Secondo episodio, la Opel. Anche in questo caso, come se la cosa non li riguardasse, i sindacati italiani sono stati zitti. Solo Guglielmo Epifani, in alcune occasioni, ha alzato la voce, solitario come un muezzin nel deserto. Unica eco, quella di Scajola, che da vecchio democristiano di una regione, la Liguria, una volta a alta densità operaia, conosce gli effetti dolorosi delle ristrutturazioni: l’acquisizione della Opel da parte della Fiat, molto giusta dal punto di vista industriale, qualche conseguenza per i lavoratori l’avrebbe comportata di certo. Andava fatta: ma parlarne un po’ prima non sarebbe stato male.
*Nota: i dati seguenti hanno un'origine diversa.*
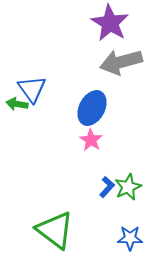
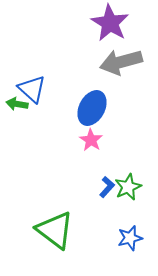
blue triangle: rotated 12 degrees counterclockwise
blue star: rotated 15 degrees counterclockwise
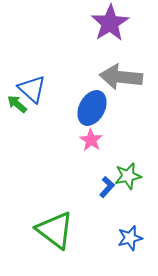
purple star: rotated 9 degrees clockwise
gray arrow: moved 15 px down; rotated 21 degrees clockwise
green arrow: rotated 30 degrees clockwise
green star: moved 11 px up; rotated 12 degrees clockwise
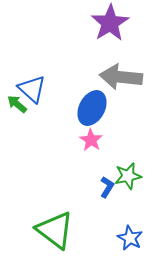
blue L-shape: rotated 10 degrees counterclockwise
blue star: rotated 30 degrees counterclockwise
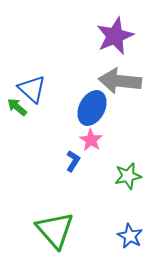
purple star: moved 5 px right, 13 px down; rotated 9 degrees clockwise
gray arrow: moved 1 px left, 4 px down
green arrow: moved 3 px down
blue L-shape: moved 34 px left, 26 px up
green triangle: rotated 12 degrees clockwise
blue star: moved 2 px up
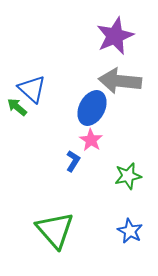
blue star: moved 5 px up
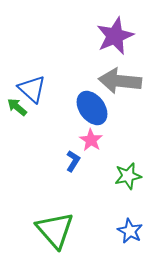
blue ellipse: rotated 64 degrees counterclockwise
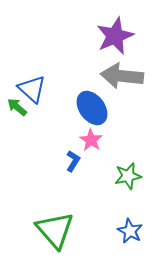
gray arrow: moved 2 px right, 5 px up
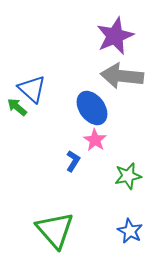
pink star: moved 4 px right
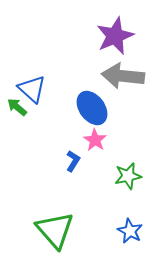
gray arrow: moved 1 px right
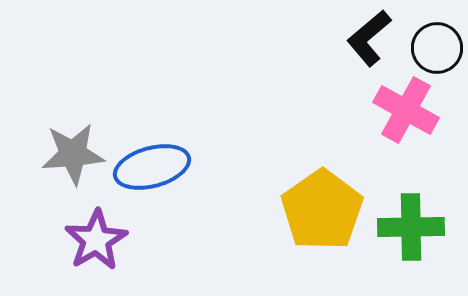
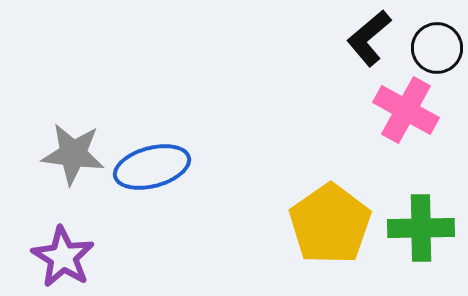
gray star: rotated 12 degrees clockwise
yellow pentagon: moved 8 px right, 14 px down
green cross: moved 10 px right, 1 px down
purple star: moved 33 px left, 17 px down; rotated 10 degrees counterclockwise
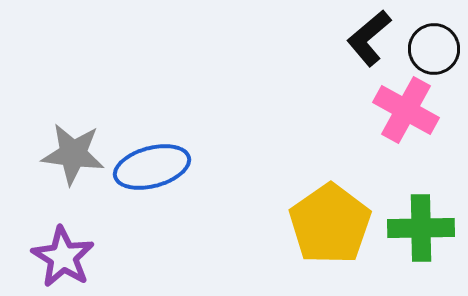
black circle: moved 3 px left, 1 px down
Non chiedetevi perché alle prossime elezioni gli operai voteranno Lega.

Intanto i tedeschi alzavano le barricate, dicevano a chiare lettere che loro proprio la Fiat non la volevano e inducevano la pragmatica Merkel a una scelta talmente sbagliata che non si è mai realizzata.Alla fine, la beffa per i tedeschi: Gm, i cui conti nel frattempo sono migliorati, ha rinunciato a vendere Opel e ha detto che ristrutturerà in proprio: alla fine i lavoratori tedeschi pagheranno l’intero prezzo (a meno di sussidi che comunque pagheranno i contribuenti) e si sarà persa l’occasione di mettere assieme una casa automobilistica europea competitiva.

La morale di questa storiella: quando le parti di un sistema non svolgono in modo appropriato la loro funzione, il male viene a tutti; i sindacati tedeschi hanno fatto troppo i politici dettando la linea al governo, quelli italiani hanno fatto troppo i politici, inseguendo Berlusconi nel mestiere in cui è imbattibile, quello del virtuale televisivo e hanno fatto troppo poco i sindacati; alla fine pagheranno i lavoratori.

Le conseguenze elettorali di tutto questo le peseremo a primavera.